** The data follows **

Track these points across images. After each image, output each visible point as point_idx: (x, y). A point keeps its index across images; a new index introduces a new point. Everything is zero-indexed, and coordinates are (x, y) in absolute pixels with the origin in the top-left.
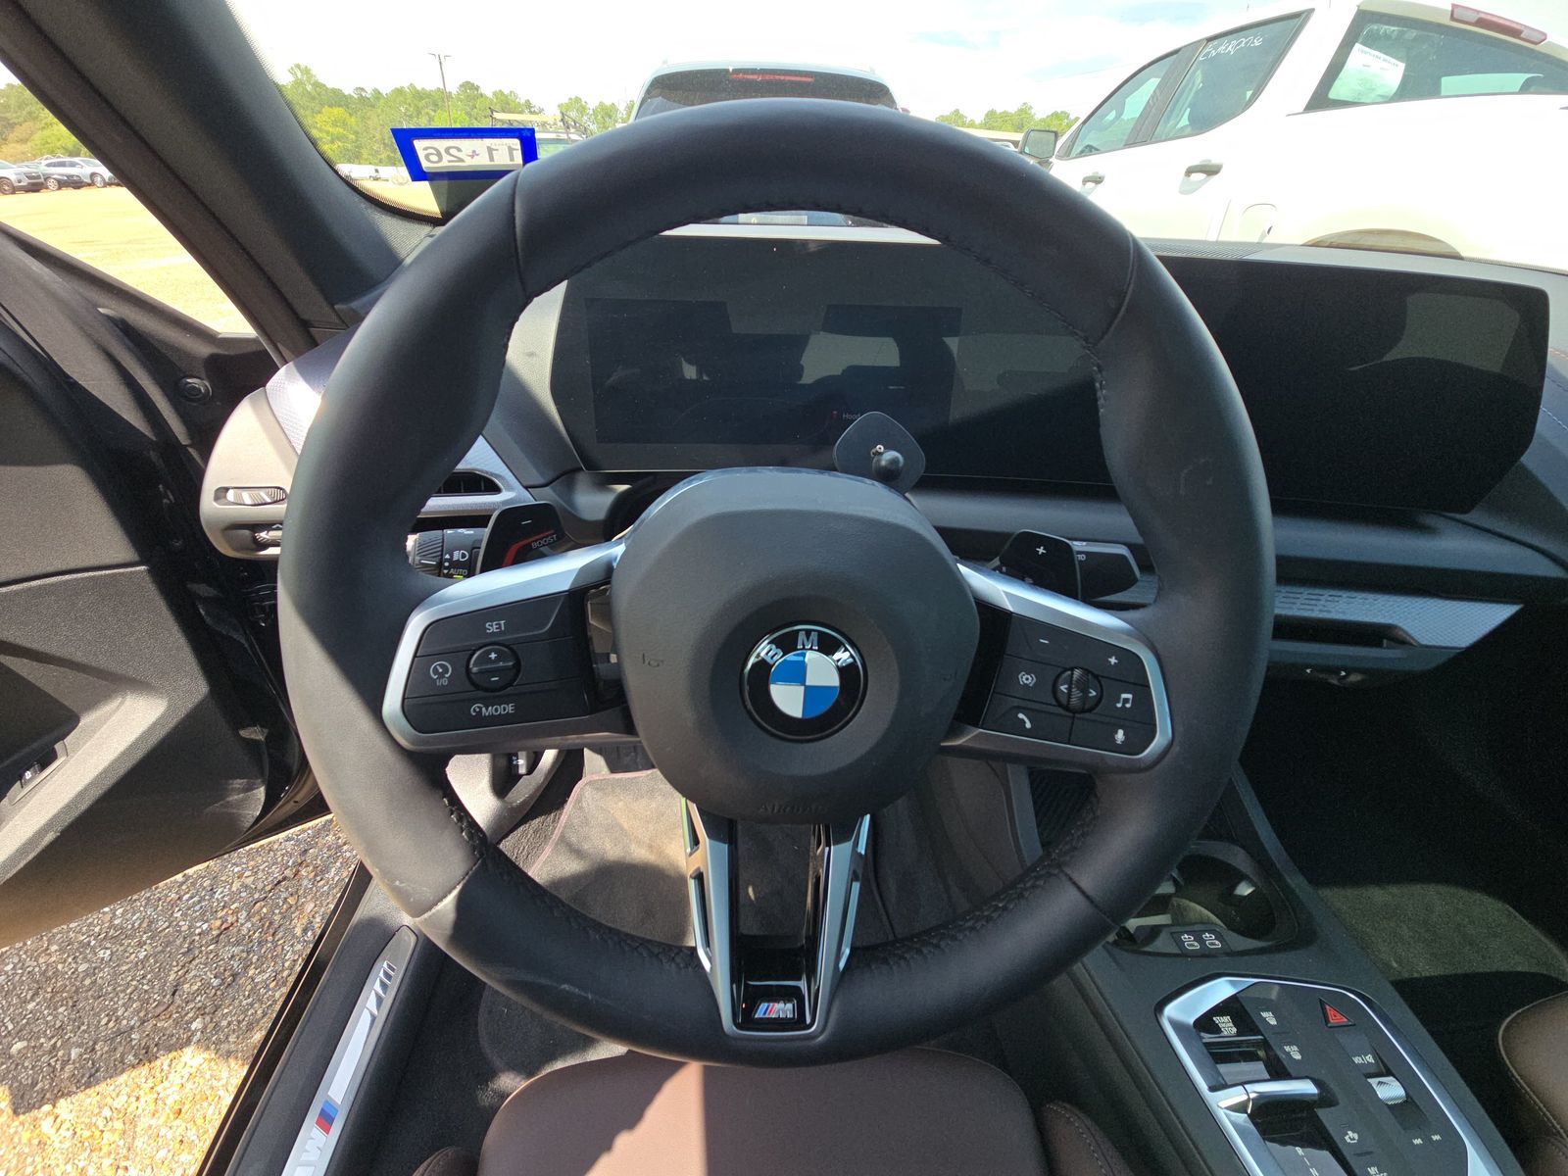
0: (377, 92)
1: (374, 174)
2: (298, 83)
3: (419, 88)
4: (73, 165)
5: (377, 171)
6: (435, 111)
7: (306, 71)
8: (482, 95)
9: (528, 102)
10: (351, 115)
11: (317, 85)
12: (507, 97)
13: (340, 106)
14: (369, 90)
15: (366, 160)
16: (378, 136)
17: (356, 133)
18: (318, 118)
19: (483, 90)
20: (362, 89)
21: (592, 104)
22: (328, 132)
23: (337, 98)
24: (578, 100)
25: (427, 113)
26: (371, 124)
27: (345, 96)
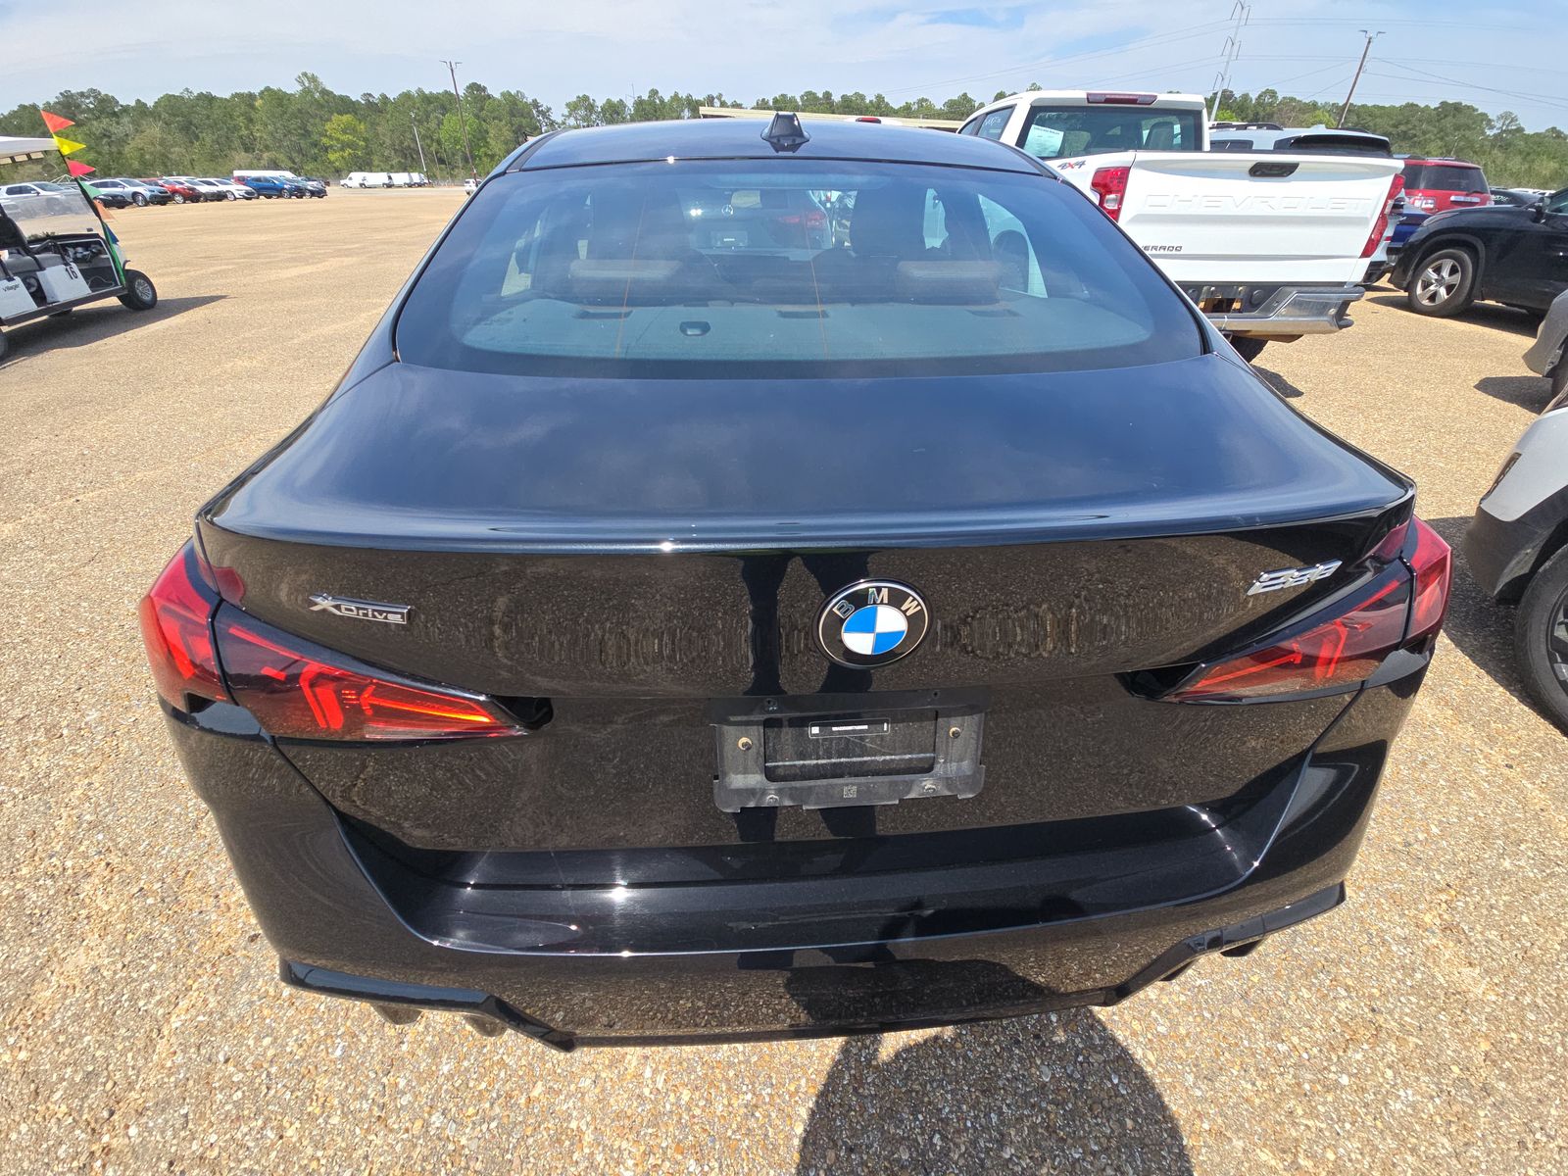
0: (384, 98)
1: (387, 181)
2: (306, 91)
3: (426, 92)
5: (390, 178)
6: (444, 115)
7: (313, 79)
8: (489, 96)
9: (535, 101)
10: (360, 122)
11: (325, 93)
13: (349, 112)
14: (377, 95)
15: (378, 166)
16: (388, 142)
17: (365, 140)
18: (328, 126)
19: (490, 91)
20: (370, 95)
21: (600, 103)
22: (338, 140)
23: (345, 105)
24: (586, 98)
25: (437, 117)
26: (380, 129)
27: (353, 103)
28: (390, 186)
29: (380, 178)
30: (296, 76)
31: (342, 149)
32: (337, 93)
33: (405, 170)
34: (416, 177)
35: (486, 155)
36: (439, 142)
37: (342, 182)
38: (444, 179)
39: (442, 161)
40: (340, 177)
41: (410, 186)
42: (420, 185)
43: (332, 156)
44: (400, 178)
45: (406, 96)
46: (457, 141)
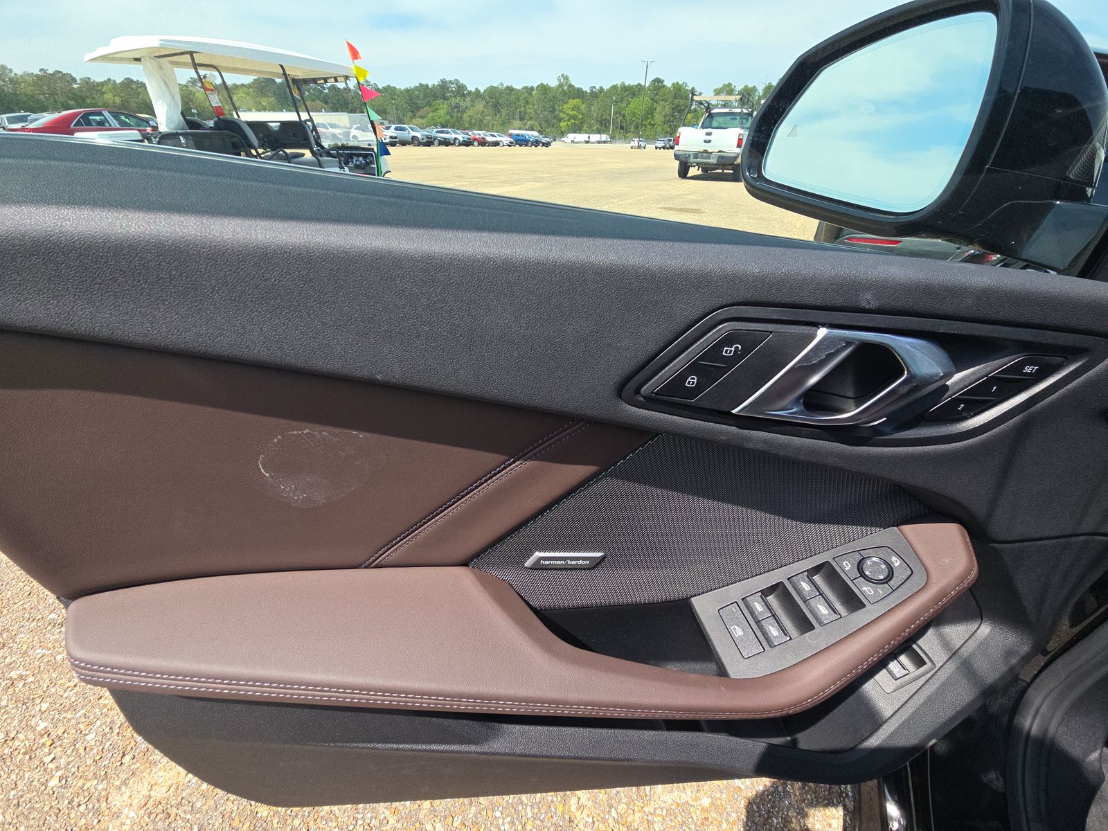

** End of The data **

**Assignment**. Can you reproduce all the records with "top-left" swapped for "upper-left", keeping everything else the same and leaving out the pictures?

**Reply**.
Track these points across images. After each image, output each visible point as point_idx: (x, y). A point keeps its index across images; a new index introduces a new point. Everything is zero-indexed, and coordinates are (x, y) in absolute pixels with the origin in the upper-left.
0: (377, 92)
1: (374, 174)
2: (298, 83)
3: (419, 88)
4: (73, 165)
5: (377, 171)
6: (435, 111)
7: (306, 71)
8: (482, 95)
9: (528, 102)
10: (351, 115)
11: (317, 85)
12: (507, 97)
13: (340, 106)
14: (369, 90)
15: (366, 160)
16: (378, 136)
17: (356, 133)
18: (318, 118)
19: (483, 90)
20: (362, 89)
21: (592, 104)
22: (328, 132)
23: (337, 98)
24: (578, 100)
25: (427, 113)
26: (371, 124)
27: (345, 96)
0: (384, 98)
1: (387, 181)
2: (306, 91)
3: (426, 92)
5: (390, 178)
6: (444, 115)
7: (313, 79)
8: (489, 96)
9: (535, 101)
10: (360, 122)
11: (325, 93)
13: (349, 112)
14: (377, 95)
15: (378, 166)
16: (388, 142)
17: (365, 140)
18: (328, 126)
19: (490, 91)
20: (370, 95)
21: (600, 103)
22: (338, 140)
23: (345, 105)
24: (586, 98)
25: (437, 117)
26: (380, 129)
27: (353, 103)
28: (390, 186)
29: (380, 178)
30: (296, 76)
31: (342, 149)
32: (337, 93)
33: (405, 170)
34: (416, 177)
35: (486, 155)
36: (439, 142)
37: (342, 182)
38: (444, 179)
39: (442, 161)
40: (340, 177)
41: (410, 186)
42: (420, 185)
43: (332, 156)
44: (400, 178)
45: (406, 96)
46: (457, 141)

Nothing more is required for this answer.